SELECTED PASSAGE Block Start

From the Department of Neurology, Neurosciences Critical Care, Cerebrovascular Center, University Hospitals of Cleveland, Case Western Reserve University, Cleveland, Ohio.
Correspondence to Jose I Suarez, MD, Neurosciences Critical Care, Department of Neurology, University Hospitals of Cleveland, 11100 Euclid Ave, Hanna 5, Cleveland, OH 44106. E-mail jose.suarez@ uhhs.com
Key Words: acute stroke • brain infarction • hyperglycemia • intracranial hemorrhage • neuroprotection • outcomes • subarachnoid hemorrhage
See related article, pages 199–203
Central nervous system injury has been classified as primary and secondary. The most common primary injuries include trauma, ischemic stroke, intracranial hemorrhage, brain neoplasms, and subarachnoid hemorrhage (SAH). Secondary injuries may follow the primary injury very closely and in many instances may be viewed as its complication. Therefore, secondary injuries are potentially preventable. The final end result of secondary injuries is cerebral ischemia leading to neuronal death and worse clinical outcome. Examples of secondary injuries include hypotension, hypoxemia, elevated intracranial pressure, cerebral edema, and tissue herniation. In patients with SAH the most common insults are rebleeding, vasospasm, seizures, hyperthermia, and elevated intracranial pressure. In this issue of Stroke, Frontera et al,1 propose hyperglycemia as another secondary insult after SAH. The implications of this report may be important because hyperglycemia can be easily diagnosed at the patients’ bedside and potentially treated.

SELECTED PASSAGE Block End
RAW DATA Block Start

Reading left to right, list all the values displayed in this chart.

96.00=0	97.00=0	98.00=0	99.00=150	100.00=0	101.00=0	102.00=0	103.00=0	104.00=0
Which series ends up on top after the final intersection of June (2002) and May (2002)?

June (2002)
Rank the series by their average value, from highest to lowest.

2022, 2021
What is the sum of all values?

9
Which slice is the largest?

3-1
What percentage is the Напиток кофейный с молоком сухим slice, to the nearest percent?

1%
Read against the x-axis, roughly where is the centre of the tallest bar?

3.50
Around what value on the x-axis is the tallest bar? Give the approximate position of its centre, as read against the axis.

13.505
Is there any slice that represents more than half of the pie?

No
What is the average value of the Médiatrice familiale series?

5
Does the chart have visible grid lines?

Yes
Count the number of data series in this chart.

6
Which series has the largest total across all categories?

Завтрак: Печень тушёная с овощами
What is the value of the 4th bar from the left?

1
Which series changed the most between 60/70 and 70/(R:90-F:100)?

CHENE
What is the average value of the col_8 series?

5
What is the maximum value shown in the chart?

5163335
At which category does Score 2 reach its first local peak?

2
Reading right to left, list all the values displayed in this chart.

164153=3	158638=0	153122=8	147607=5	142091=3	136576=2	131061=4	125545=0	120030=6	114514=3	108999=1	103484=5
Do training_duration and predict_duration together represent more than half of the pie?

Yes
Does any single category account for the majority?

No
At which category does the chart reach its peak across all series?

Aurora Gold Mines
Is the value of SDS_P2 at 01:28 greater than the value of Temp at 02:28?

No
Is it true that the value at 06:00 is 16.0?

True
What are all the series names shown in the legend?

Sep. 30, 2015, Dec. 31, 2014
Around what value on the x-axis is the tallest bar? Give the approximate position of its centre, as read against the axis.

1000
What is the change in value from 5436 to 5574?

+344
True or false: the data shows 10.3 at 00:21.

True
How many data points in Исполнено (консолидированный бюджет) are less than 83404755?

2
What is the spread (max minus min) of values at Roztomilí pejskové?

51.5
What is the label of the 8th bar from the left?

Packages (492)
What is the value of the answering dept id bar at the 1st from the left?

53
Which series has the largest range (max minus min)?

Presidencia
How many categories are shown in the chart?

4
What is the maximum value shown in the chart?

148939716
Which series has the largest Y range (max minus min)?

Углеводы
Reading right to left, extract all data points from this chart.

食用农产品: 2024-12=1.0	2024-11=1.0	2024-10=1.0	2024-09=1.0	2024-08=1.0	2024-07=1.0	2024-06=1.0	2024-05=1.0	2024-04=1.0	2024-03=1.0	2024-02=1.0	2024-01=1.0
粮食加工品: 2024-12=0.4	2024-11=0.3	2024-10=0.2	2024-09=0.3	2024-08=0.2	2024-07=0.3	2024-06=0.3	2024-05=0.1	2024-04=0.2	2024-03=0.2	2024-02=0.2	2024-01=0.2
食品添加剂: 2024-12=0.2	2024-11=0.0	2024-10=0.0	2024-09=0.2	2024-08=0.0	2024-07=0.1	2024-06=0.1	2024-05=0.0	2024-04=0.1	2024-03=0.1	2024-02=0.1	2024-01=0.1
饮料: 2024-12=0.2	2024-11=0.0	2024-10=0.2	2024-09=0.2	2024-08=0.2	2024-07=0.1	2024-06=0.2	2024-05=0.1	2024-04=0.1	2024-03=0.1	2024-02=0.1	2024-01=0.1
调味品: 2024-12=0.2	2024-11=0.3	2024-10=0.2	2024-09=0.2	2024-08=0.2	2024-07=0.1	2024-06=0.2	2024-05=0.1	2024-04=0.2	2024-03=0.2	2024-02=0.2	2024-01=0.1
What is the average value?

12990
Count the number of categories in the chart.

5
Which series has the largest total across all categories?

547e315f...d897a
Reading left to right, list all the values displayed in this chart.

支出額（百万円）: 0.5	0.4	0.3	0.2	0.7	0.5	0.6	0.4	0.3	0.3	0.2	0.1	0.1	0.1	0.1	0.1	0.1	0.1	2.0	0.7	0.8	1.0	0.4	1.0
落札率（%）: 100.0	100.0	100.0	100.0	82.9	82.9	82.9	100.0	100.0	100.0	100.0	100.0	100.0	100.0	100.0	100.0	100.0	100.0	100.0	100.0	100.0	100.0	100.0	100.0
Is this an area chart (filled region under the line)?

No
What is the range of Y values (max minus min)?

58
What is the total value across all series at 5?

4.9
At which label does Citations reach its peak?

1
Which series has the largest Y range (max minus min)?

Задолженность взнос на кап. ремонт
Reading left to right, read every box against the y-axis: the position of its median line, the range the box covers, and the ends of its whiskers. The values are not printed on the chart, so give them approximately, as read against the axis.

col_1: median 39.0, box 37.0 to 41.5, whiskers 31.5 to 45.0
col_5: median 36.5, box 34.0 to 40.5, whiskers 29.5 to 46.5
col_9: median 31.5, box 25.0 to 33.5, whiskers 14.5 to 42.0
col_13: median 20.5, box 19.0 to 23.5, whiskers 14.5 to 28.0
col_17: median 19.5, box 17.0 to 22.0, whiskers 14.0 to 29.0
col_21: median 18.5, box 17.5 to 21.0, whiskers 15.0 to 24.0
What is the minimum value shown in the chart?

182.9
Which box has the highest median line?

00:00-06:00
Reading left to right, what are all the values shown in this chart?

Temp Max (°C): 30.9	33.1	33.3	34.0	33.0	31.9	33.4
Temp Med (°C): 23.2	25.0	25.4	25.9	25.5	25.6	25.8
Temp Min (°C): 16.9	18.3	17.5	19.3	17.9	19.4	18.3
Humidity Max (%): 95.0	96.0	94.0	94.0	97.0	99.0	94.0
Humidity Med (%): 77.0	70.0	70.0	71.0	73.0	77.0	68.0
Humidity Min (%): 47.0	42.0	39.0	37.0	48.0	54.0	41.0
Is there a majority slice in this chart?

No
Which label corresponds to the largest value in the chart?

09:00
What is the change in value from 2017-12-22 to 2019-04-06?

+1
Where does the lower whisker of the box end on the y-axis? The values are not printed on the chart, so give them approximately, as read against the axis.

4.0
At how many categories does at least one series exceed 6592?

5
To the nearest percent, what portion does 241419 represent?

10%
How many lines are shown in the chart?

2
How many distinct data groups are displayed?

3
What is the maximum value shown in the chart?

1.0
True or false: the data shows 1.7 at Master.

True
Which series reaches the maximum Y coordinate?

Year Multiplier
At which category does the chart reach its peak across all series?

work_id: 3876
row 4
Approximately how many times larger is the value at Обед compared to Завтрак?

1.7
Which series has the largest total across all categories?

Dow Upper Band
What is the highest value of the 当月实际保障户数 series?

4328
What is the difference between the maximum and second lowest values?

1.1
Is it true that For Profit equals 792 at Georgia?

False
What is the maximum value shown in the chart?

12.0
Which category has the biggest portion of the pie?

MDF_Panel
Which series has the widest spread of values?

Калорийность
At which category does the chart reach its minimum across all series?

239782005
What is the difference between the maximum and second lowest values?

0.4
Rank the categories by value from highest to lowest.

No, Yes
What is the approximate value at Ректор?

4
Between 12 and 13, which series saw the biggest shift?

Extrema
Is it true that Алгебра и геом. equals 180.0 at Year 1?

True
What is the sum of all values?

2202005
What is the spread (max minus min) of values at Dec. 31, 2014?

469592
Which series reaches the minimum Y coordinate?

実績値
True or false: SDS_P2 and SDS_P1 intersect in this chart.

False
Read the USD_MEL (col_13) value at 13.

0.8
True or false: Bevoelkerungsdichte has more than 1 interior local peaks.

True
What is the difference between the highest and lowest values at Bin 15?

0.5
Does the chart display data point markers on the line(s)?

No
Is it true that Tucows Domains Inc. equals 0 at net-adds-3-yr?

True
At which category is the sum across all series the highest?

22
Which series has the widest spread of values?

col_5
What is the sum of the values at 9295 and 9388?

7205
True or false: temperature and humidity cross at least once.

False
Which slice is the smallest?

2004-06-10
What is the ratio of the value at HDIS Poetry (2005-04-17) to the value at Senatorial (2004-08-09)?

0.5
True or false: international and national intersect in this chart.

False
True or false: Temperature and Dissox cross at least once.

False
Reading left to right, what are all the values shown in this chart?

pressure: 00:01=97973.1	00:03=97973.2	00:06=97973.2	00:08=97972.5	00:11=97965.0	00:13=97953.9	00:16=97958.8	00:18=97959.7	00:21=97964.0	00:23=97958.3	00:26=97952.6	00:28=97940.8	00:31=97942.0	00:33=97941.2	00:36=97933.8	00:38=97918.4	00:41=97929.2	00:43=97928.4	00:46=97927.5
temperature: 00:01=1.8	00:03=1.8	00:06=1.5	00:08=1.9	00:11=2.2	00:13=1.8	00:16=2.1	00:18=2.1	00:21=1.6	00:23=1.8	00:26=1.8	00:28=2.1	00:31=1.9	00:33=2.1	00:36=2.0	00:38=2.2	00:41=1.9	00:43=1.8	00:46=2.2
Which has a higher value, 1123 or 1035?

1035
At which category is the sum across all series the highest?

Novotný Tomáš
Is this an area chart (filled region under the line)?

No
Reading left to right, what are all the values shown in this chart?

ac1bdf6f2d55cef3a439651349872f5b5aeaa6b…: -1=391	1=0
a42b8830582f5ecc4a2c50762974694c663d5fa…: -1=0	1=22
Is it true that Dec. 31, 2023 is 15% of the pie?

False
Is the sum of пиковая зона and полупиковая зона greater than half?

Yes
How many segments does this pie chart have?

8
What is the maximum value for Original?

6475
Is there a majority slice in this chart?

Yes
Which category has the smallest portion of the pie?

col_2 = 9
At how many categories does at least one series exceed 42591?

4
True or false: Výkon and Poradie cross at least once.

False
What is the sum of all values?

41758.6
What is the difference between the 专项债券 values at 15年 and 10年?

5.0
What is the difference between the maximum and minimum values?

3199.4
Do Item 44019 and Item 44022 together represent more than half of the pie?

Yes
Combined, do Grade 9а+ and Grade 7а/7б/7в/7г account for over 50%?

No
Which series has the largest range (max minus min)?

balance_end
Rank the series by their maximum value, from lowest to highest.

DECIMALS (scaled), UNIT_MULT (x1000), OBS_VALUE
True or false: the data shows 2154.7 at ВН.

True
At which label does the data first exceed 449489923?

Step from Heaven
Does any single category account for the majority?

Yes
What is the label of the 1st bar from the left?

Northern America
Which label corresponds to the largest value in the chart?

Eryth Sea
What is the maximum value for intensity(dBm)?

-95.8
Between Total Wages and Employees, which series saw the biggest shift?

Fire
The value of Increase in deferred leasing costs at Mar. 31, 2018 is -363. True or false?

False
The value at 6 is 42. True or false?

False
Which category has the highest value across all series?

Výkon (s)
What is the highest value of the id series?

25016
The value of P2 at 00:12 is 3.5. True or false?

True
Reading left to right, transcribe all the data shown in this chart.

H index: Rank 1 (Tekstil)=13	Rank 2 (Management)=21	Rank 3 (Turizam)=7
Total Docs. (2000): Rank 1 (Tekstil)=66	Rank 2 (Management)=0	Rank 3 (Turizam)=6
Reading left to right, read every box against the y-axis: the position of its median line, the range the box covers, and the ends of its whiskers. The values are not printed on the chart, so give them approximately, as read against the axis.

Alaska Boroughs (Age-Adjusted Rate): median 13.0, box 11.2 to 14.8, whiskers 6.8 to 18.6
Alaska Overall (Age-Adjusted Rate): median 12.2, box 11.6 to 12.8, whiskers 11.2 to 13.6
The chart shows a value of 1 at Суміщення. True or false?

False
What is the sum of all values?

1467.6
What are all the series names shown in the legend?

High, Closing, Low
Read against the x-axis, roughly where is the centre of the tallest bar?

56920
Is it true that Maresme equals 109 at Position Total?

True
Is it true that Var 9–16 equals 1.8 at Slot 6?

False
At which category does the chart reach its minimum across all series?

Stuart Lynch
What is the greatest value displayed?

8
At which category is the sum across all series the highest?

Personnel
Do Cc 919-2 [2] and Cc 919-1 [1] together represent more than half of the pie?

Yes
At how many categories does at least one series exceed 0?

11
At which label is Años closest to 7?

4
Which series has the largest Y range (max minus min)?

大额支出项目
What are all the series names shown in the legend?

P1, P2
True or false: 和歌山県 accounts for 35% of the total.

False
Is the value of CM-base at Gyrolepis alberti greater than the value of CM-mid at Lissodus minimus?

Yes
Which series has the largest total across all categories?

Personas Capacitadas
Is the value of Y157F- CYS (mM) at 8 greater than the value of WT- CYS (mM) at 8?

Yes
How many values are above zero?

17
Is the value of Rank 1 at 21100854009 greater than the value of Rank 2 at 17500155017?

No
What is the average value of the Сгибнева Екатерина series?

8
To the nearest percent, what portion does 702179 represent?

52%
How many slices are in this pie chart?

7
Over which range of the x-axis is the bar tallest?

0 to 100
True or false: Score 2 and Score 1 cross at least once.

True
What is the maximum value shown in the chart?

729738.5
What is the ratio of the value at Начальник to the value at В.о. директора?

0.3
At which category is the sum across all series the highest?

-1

RAW DATA Block End

§ **EXERCISE 1**
Copy out everything from "From the Department" down to "University, Cleveland, Ohio." in the passage on secondary brain injury.
§ **EXERCISE 2**
In the passage on secondary brain injury, what do Frontera et al propose as another secondary insult after subarachnoid hemorrhage?

§ **TASK RESPONSE 1**
From the Department of Neurology, Neurosciences Critical Care, Cerebrovascular Center, University Hospitals of Cleveland, Case Western Reserve University, Cleveland, Ohio.

§ **TASK RESPONSE 2**
Hyperglycemia.